Passive Liquidity Protection (PLP)

With Passive Liquidity Protection (PLP), Eurex aims to further improve the liquidity picture and price discovery process of the order book where price discovery is significantly driven by underlying or exogenous markets. In such specific products, trading participants providing passive liquidity to the order book need to spend a high amount of resources to prevent adverse hits in case of short-term underlying movements. As a result, they may even refrain from quoting in the order book and only provide liquidity off-book. By differentiating latency in selected option markets, we ensure that trading participants can strengthen their focus on serving the needs of the end-clients and grow the market as a whole.

On this site, Eurex will provide information updates in order to support adequate planning and to ensure a successful introduction for PLP. For further information about the PLP market model, please refer to this website: > Trading > Market-models >  Eurex PLP.
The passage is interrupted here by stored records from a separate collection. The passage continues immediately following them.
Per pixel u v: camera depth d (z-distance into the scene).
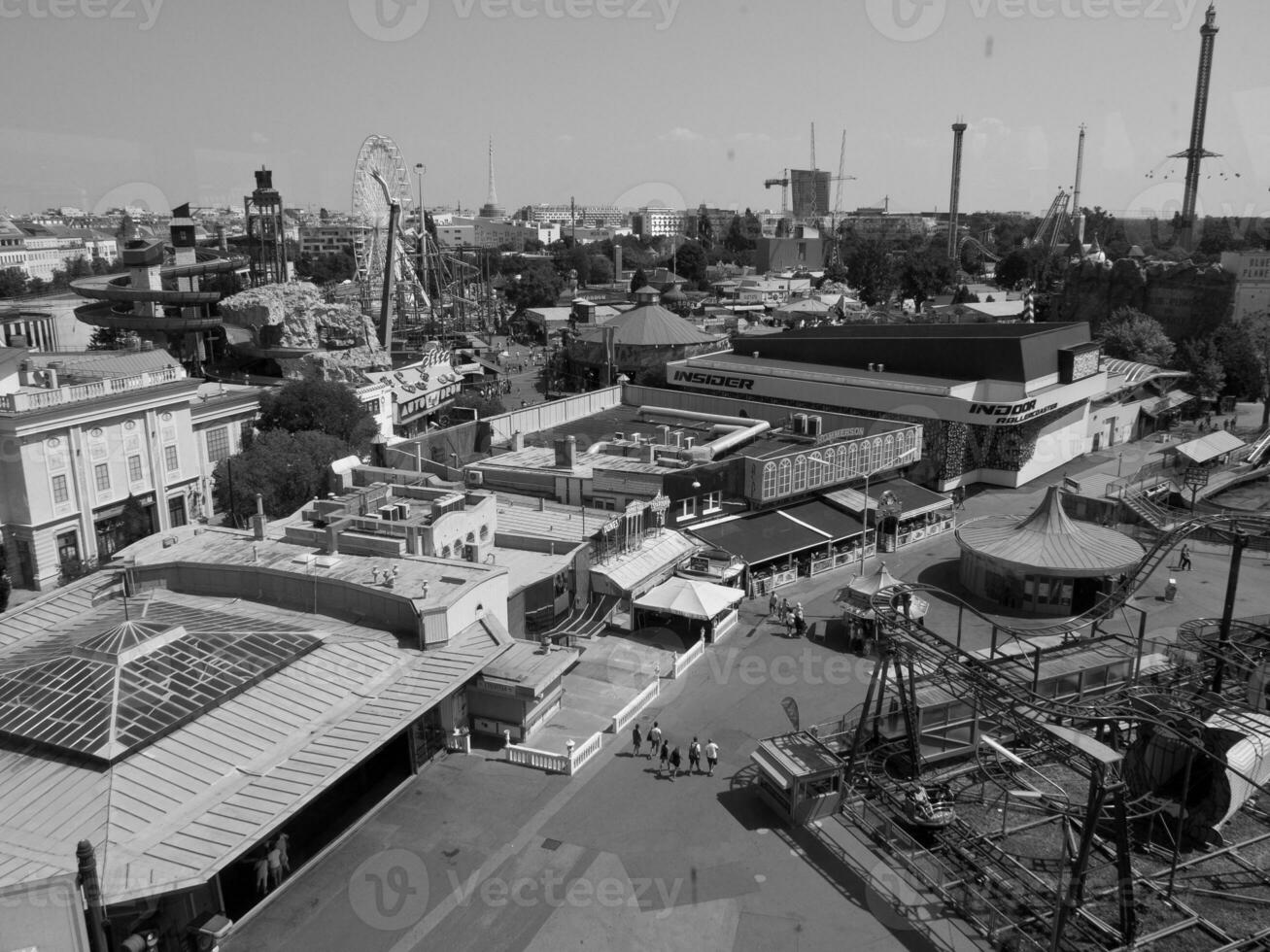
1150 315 193.38
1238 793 47.75
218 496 103.56
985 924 42.66
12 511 85.38
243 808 40.78
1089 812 41.44
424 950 40.44
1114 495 106.31
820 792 50.97
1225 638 63.75
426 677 52.00
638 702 62.31
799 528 89.62
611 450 93.81
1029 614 81.00
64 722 43.78
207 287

Software implementation: 3 December 2018
Production start: 27 May 2019 for all FX products listed at T7-FX
Production start: 3 June 2019 for German and French equity Options

With the activation of PLP, all aggressive orders, (orders that are executable upon arrival at the matching engine), will be delayed by a product segment-specific deferral time before they can interact with the order book. The pilot rollout will face the following characteristics:


Product Scope

Deferral Time

3 June 2019

All German OSTK incl. weeklies

1 ms

3 June 2019

All French OSTK incl. weeklies

3 ms

Key benefits

  • PLP addresses the speed disadvantage liquidity providers have in the order book versus certain aggressive super-fast strategies
  • Liquidity providers are able to strengthen their focus on the need of the end-clients such as institutional investors
  • This helps end investors to find appropriate liquidity and should increase attractiveness of the order book

Technical Impacts / Participation requirements

PLP affects ETI interface, FIX interface, GUIs, and reports (introduced with T7 Release 7.0). For detailed changes, please refer to the Interface Manuals and to the online help in the GUIs.
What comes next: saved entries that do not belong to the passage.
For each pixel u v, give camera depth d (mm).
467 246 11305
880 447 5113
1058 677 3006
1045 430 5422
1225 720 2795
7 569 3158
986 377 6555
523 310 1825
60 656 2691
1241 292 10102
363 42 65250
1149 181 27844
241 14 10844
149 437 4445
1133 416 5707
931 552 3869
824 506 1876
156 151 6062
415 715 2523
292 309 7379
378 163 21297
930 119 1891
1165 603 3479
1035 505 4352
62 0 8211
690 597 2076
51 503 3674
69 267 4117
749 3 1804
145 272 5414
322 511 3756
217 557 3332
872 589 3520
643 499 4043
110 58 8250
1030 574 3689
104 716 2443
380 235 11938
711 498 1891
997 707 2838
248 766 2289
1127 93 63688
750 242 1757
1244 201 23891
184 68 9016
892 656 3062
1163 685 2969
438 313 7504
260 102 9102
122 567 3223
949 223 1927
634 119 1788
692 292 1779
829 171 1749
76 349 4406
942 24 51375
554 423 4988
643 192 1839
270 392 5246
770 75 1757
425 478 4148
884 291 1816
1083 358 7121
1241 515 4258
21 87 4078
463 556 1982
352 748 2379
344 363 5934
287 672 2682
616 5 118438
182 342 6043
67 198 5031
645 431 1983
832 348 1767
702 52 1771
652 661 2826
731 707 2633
  • T7 ETI Interface (respective FIX and GUI)
    • Trading participants will be informed in the response messages when the order arrives in the order book whether their corresponding transaction has been deferred It will not be sent when the deferral starts
    • Order Mass Cancellation Response/Notification - Mass Cancellation Response/Notification messages will be enhanced to additionally provide a list of deferred deletion IDs (ETI message sequence number)
    • A new value for the quote entry reject reason (tag 368) will be introduced indicating the rejection reason due to potential aggressive behaviour
  • Market Data and Reference Data (RDI/RDF)
    • The deferral time will be published on instrument level via RDI/RDF

Corresponding Newsflashes

Corresponding Circulars

System documentation: T7 Release 7.0

Passive Liquidity Protection will also be introduced for FX Products. For further details please have a look at the corresponding Eurex Circular 042/19. Eurex will not introduce any further technical changes.